Starting at the line that holds "right wrist: (87, 204)" and stopping at the line that holds "left shoulder: (164, 131)", restate the records below word for word, with both of those lines included.

SUPPLIED ENTRIES:
--------------------------------------------------

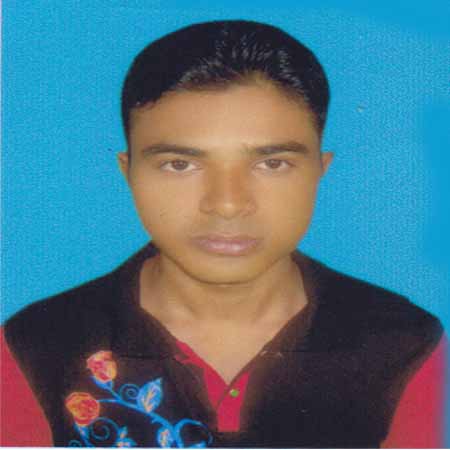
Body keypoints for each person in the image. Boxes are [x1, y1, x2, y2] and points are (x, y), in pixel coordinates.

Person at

--------------------------------------------------

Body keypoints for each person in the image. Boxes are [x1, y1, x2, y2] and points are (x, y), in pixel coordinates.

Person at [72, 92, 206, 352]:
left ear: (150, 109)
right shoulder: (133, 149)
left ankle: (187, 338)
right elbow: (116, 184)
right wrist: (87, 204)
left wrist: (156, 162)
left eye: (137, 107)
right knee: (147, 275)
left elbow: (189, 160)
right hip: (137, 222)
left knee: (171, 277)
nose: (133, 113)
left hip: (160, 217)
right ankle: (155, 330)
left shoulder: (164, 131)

--------------------------------------------------

TASK ANSWER:
right wrist: (87, 204)
left wrist: (156, 162)
left eye: (137, 107)
right knee: (147, 275)
left elbow: (189, 160)
right hip: (137, 222)
left knee: (171, 277)
nose: (133, 113)
left hip: (160, 217)
right ankle: (155, 330)
left shoulder: (164, 131)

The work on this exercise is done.